Resolution to the conflict could ease those concerns in the short term as the broader economic backdrop remains relatively steady.

Stability beneath the surface

Outside of the geopolitical disruption, many core economic indicators continue to point to resilience. Mike Willets, head of Commercial Banking at PNC, said that manufacturing activity remains strong, supported by steady demand and ongoing investment in domestic production.

Willets emphasized that periods of unpredictability are not necessarily a negative. In fact, they can create openings for well-positioned companies to gain market share or pursue growth initiatives.

“Sometimes turbulence creates an advantage,” he said. “And it’s a reinforcement of our guidance to stay focused on long-term fundamentals rather than short-term noise.”

For many businesses, that means balancing caution with opportunity and continuing to invest in areas that drive competitiveness, even amid external uncertainty.

AI as an advantage

One of the most significant of those investments continues to be artificial intelligence (AI). Across industries, companies are accelerating their adoption of AI-driven tools to help improve productivity, enhance decision-making and streamline operations.

This evolution is already influencing how organizations think about labor, staffing and talent development. Rather than simply replacing roles, many leaders are exploring how AI can limit repetitive tasks and enable employees to focus on higher-value work. Begley noted that this pattern mirrors the introduction of past technological advancements, which ultimately reshaped rather than reduced the workforce.
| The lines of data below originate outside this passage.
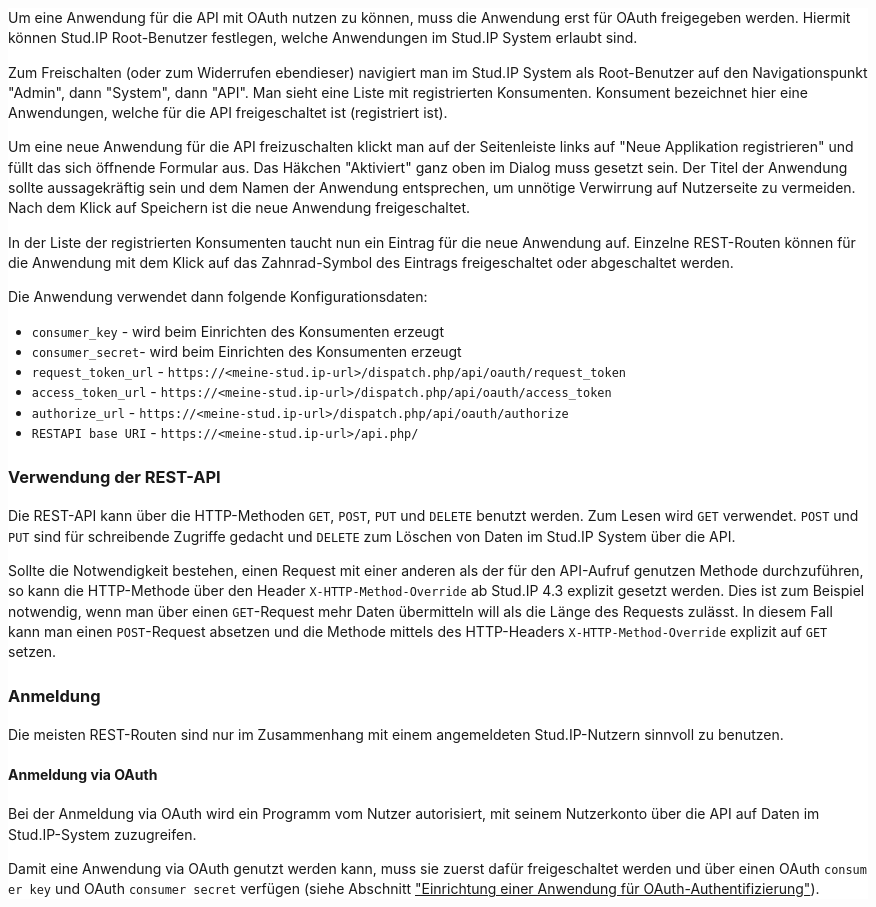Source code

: Um eine Anwendung für die API mit OAuth nutzen zu können, muss die Anwendung erst für OAuth freigegeben werden. Hiermit können Stud.IP Root-Benutzer festlegen, welche Anwendungen im Stud.IP System erlaubt sind.

Zum Freischalten (oder zum Widerrufen ebendieser) navigiert man im Stud.IP System als Root-Benutzer auf den Navigationspunkt "Admin", dann "System", dann "API". Man sieht eine Liste mit registrierten Konsumenten. Konsument bezeichnet hier eine Anwendungen, welche für die API freigeschaltet ist (registriert ist).

Um eine neue Anwendung für die API freizuschalten klickt man auf der Seitenleiste links auf "Neue Applikation registrieren" und füllt das sich öffnende Formular aus. Das Häkchen "Aktiviert" ganz oben im Dialog muss gesetzt sein. Der Titel der Anwendung sollte aussagekräftig sein und dem Namen der Anwendung entsprechen, um unnötige Verwirrung auf Nutzerseite zu vermeiden. Nach dem Klick auf Speichern ist die neue Anwendung freigeschaltet.

In der Liste der registrierten Konsumenten taucht nun ein Eintrag für die neue Anwendung auf. Einzelne REST-Routen können für die Anwendung mit dem Klick auf das Zahnrad-Symbol des Eintrags freigeschaltet oder abgeschaltet werden.

Die Anwendung verwendet dann folgende Konfigurationsdaten:

* `consumer_key` - wird beim Einrichten des Konsumenten erzeugt
* `consumer_secret`- wird beim Einrichten des Konsumenten erzeugt
* `request_token_url` - `https://<meine-stud.ip-url>/dispatch.php/api/oauth/request_token`
* `access_token_url` - `https://<meine-stud.ip-url>/dispatch.php/api/oauth/access_token`
* `authorize_url` - `https://<meine-stud.ip-url>/dispatch.php/api/oauth/authorize`
* `RESTAPI base URI` - `https://<meine-stud.ip-url>/api.php/`

### Verwendung der REST-API

Die REST-API kann über die HTTP-Methoden `GET`, `POST`, `PUT` und `DELETE` benutzt werden. 
Zum Lesen wird `GET` verwendet. `POST` und `PUT` sind für schreibende Zugriffe gedacht und `DELETE` zum Löschen von Daten im Stud.IP System über die API.

Sollte die Notwendigkeit bestehen, einen Request mit einer anderen als der für den API-Aufruf genutzen Methode durchzuführen, 
so kann die HTTP-Methode über den Header `X-HTTP-Method-Override` ab Stud.IP 4.3 explizit gesetzt werden. 
Dies ist zum Beispiel notwendig, wenn man über einen `GET`-Request mehr Daten übermitteln will als die Länge des Requests zulässt. 
In diesem Fall kann man einen `POST`-Request absetzen und die Methode mittels des HTTP-Headers `X-HTTP-Method-Override` explizit auf `GET` setzen.

### Anmeldung

Die meisten REST-Routen sind nur im Zusammenhang mit einem angemeldeten Stud.IP-Nutzern sinnvoll zu benutzen.

#### Anmeldung via OAuth

Bei der Anmeldung via OAuth wird ein Programm vom Nutzer autorisiert, mit seinem Nutzerkonto über die API auf Daten im Stud.IP-System zuzugreifen.

Damit eine Anwendung via OAuth genutzt werden kann, muss sie zuerst dafür freigeschaltet werden und über einen OAuth `consumer key` 
und OAuth `consumer secret` verfügen (siehe Abschnitt ["Einrichtung einer Anwendung für OAuth-Authentifizierung"](#einrichtung-einer-anwendung-für-oauth-authentifizierung)).

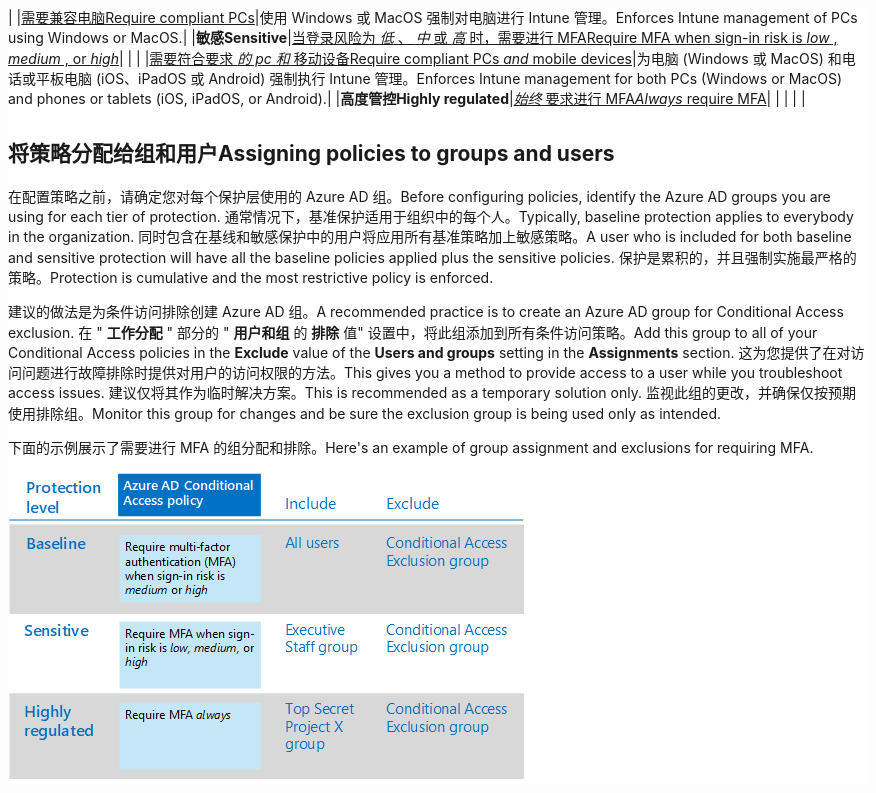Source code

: |        |[<span data-ttu-id="e85c0-136">需要兼容电脑</span><span class="sxs-lookup"><span data-stu-id="e85c0-136">Require compliant PCs</span></span>](#require-compliant-pcs-but-not-compliant-phones-and-tablets)|<span data-ttu-id="e85c0-137">使用 Windows 或 MacOS 强制对电脑进行 Intune 管理。</span><span class="sxs-lookup"><span data-stu-id="e85c0-137">Enforces Intune management of PCs using Windows or MacOS.</span></span>|
|<span data-ttu-id="e85c0-138">**敏感**</span><span class="sxs-lookup"><span data-stu-id="e85c0-138">**Sensitive**</span></span>|[<span data-ttu-id="e85c0-139">当登录风险为 *低* 、 *中* 或 *高* 时，需要进行 MFA</span><span class="sxs-lookup"><span data-stu-id="e85c0-139">Require MFA when sign-in risk is *low* , *medium* , or *high*</span></span>](#require-mfa-based-on-sign-in-risk)| |
|         |[<span data-ttu-id="e85c0-140">需要符合要求 *的 pc 和* 移动设备</span><span class="sxs-lookup"><span data-stu-id="e85c0-140">Require compliant PCs *and* mobile devices</span></span>](#require-compliant-pcs-and-mobile-devices)|<span data-ttu-id="e85c0-141">为电脑 (Windows 或 MacOS) 和电话或平板电脑 (iOS、iPadOS 或 Android) 强制执行 Intune 管理。</span><span class="sxs-lookup"><span data-stu-id="e85c0-141">Enforces Intune management for both PCs (Windows or MacOS) and phones or tablets (iOS, iPadOS, or Android).</span></span>|
|<span data-ttu-id="e85c0-142">**高度管控**</span><span class="sxs-lookup"><span data-stu-id="e85c0-142">**Highly regulated**</span></span>|[<span data-ttu-id="e85c0-143">*始终* 要求进行 MFA</span><span class="sxs-lookup"><span data-stu-id="e85c0-143">*Always* require MFA</span></span>](#require-mfa-based-on-sign-in-risk)|
| | | |

## <a name="assigning-policies-to-groups-and-users"></a><span data-ttu-id="e85c0-144">将策略分配给组和用户</span><span class="sxs-lookup"><span data-stu-id="e85c0-144">Assigning policies to groups and users</span></span>

<span data-ttu-id="e85c0-145">在配置策略之前，请确定您对每个保护层使用的 Azure AD 组。</span><span class="sxs-lookup"><span data-stu-id="e85c0-145">Before configuring policies, identify the Azure AD groups you are using for each tier of protection.</span></span> <span data-ttu-id="e85c0-146">通常情况下，基准保护适用于组织中的每个人。</span><span class="sxs-lookup"><span data-stu-id="e85c0-146">Typically, baseline protection applies to everybody in the organization.</span></span> <span data-ttu-id="e85c0-147">同时包含在基线和敏感保护中的用户将应用所有基准策略加上敏感策略。</span><span class="sxs-lookup"><span data-stu-id="e85c0-147">A user who is included for both baseline and sensitive protection will have all the baseline policies applied plus the sensitive policies.</span></span> <span data-ttu-id="e85c0-148">保护是累积的，并且强制实施最严格的策略。</span><span class="sxs-lookup"><span data-stu-id="e85c0-148">Protection is cumulative and the most restrictive policy is enforced.</span></span> 

<span data-ttu-id="e85c0-149">建议的做法是为条件访问排除创建 Azure AD 组。</span><span class="sxs-lookup"><span data-stu-id="e85c0-149">A recommended practice is to create an Azure AD group for Conditional Access exclusion.</span></span> <span data-ttu-id="e85c0-150">在 " **工作分配** " 部分的 " **用户和组** 的 **排除** 值" 设置中，将此组添加到所有条件访问策略。</span><span class="sxs-lookup"><span data-stu-id="e85c0-150">Add this group to all of your Conditional Access policies in the **Exclude** value of the **Users and groups** setting in the **Assignments** section.</span></span> <span data-ttu-id="e85c0-151">这为您提供了在对访问问题进行故障排除时提供对用户的访问权限的方法。</span><span class="sxs-lookup"><span data-stu-id="e85c0-151">This gives you a method to provide access to a user while you troubleshoot access issues.</span></span> <span data-ttu-id="e85c0-152">建议仅将其作为临时解决方案。</span><span class="sxs-lookup"><span data-stu-id="e85c0-152">This is recommended as a temporary solution only.</span></span> <span data-ttu-id="e85c0-153">监视此组的更改，并确保仅按预期使用排除组。</span><span class="sxs-lookup"><span data-stu-id="e85c0-153">Monitor this group for changes and be sure the exclusion group is being used only as intended.</span></span> 

<span data-ttu-id="e85c0-154">下面的示例展示了需要进行 MFA 的组分配和排除。</span><span class="sxs-lookup"><span data-stu-id="e85c0-154">Here's an example of group assignment and exclusions for requiring MFA.</span></span>

![MFA 策略的组分配和排除示例](../../media/microsoft-365-policies-configurations/identity-access-policies-assignment.png)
“AI is likely to change how work gets done, but not eliminate the need for people,” he said. “Over time, we expect it to be a net positive in terms of productivity and growth.”

Continued M&A activity

Despite uncertainty around the duration of the current geopolitical conflict and its future effects on the economy, the impacts to mergers and acquisitions should be limited. Several structural factors are driving this trend, including a large cohort of business owners nearing retirement and looking to transition ownership.

While short-term disruptions can delay or complicate transactions, the underlying drivers of M&A activity remain firmly in place.

Bank market is open

From a financing perspective, the current environment is still broadly supportive. Banks remain active lenders, and interest rates are relatively stable. Begley highlighted that this stability may present a window of opportunity for businesses that are considering borrowing, whether for expansion, acquisitions or operational investments.

“The world economy is strong right now and banks are willing to lend,” he said. “It’s something that clients need to keep in mind because you never know where that may go. It can be advantageous to get ahead of turbulence in the markets.”

While uncertainty has returned to the forefront, it has not fundamentally altered the availability of opportunity. Instead, it reinforces the importance of disciplined planning, strategic investment and readiness to act.